**Excerpted text**
--- START ---
Date of Award

Spring 4-17-2017

Degree Type

Thesis

Department

Biology

Abstract

Symbiosis is widespread among shallow-water invertebrates including corals. Most reef corals hold an intracellular mutualistic relationship with photosynthetic dinoflagellates of the genus Symbiodinium. Different species confer different physiological traits on their host, such as thermal tolerance. However, corals are limited in the number of species of Symbiodinium they can host. The mechanisms that define this host specificity as well as those that help maintain symbiosis are not well understood. This study sought to determine how the proteomic profile differs depending on Symbiodinium type and symbiotic state. Exaiptasia pallida, a sea anemone, is used as a model to characterize cnidarian symbiosis. This study determined the proteomic differences between anemones hosting their native Symbiodinium linuchaeae, and a thermally resistant non-native species, S. trenchii. Both of these were compared with the aposymbiotic condition of having no symbionts. It also sought to determine if protein expression changes occur between the day and night due to a lack of photosynthetic activity in the latter condition. The results demonstrated that anemones up- and down- regulate a core set of proteins as a function of symbiosis while also showing differential regulation depending on the type of Symbiodinium hosted. Differential expression between day and night conditions was more prominent in anemones hosting S. trenchii than those hosting S. linucheae when both are compared with aposymbiotic anemones.
--- END ---
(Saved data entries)
--- START ---
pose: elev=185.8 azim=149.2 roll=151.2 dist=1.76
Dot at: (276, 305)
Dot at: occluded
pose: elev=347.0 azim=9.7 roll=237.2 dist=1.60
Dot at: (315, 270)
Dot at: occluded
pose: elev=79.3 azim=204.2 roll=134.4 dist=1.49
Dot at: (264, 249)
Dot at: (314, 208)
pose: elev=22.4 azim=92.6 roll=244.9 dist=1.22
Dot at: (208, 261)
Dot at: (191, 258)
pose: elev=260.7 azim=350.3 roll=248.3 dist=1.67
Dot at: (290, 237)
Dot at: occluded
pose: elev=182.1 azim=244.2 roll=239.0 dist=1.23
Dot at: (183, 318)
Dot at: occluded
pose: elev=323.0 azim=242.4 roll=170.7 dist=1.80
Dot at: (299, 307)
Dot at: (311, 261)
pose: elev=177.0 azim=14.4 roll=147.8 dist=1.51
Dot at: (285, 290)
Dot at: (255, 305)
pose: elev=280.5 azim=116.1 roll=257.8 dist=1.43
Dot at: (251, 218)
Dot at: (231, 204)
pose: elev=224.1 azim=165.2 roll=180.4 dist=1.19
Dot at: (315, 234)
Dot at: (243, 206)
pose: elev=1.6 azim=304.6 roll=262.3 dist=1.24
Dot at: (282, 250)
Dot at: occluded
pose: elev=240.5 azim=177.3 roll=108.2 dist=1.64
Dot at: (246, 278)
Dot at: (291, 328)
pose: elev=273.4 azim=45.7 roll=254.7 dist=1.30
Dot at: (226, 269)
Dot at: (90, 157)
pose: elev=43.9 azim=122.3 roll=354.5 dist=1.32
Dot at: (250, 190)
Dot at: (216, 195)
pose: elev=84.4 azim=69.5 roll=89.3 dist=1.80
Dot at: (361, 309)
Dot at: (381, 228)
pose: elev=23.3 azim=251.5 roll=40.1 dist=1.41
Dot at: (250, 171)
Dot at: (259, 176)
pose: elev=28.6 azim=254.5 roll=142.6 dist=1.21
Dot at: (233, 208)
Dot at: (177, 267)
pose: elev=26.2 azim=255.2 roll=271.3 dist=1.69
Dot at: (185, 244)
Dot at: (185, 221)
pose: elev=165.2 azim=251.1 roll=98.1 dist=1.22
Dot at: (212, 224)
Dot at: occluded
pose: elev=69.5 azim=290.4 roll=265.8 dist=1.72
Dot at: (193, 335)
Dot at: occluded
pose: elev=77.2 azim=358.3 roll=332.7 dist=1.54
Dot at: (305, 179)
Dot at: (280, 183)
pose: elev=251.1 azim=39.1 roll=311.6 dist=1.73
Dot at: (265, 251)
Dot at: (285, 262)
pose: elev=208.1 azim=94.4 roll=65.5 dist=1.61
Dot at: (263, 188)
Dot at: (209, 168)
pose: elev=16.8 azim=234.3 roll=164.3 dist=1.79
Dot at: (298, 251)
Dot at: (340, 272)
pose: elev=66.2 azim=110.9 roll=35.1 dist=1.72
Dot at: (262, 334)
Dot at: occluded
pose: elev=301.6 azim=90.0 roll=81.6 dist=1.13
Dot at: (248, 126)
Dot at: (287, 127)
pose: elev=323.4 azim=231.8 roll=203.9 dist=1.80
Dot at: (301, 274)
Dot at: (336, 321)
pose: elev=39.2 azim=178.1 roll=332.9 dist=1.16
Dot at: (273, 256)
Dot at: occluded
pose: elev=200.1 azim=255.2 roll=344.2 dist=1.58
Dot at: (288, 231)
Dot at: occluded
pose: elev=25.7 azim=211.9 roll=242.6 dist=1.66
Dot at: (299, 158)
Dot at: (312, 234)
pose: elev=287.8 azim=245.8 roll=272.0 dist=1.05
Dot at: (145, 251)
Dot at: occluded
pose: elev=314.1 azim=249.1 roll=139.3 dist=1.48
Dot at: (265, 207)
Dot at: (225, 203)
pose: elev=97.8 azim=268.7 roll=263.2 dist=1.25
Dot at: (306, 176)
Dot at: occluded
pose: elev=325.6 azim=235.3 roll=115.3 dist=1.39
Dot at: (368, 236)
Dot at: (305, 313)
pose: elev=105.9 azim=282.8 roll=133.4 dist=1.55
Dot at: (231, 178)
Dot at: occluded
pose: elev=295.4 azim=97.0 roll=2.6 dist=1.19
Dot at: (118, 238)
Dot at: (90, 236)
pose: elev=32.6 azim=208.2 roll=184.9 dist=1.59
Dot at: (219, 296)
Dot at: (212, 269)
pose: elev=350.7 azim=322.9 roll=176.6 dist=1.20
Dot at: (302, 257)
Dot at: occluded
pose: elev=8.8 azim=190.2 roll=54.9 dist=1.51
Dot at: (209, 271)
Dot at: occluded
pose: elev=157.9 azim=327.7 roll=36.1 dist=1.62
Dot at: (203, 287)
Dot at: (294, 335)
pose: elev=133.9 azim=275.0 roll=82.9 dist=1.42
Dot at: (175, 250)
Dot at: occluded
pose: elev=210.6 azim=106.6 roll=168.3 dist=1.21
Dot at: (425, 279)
--- END ---
**Work to be completed**
Can you summarize the thesis abstract above in two sentences?

**Response to the task**
Using the sea anemone Exaiptasia pallida as a model, the study compared the proteomic profiles of anemones hosting their native Symbiodinium, anemones hosting the thermally resistant non-native S. trenchii, and aposymbiotic anemones, and checked for changes between day and night. Anemones regulated a core set of proteins as a function of symbiosis and also differed by symbiont type, and day-night differences compared with aposymbiotic anemones were more prominent in those hosting S. trenchii than in those hosting the native species.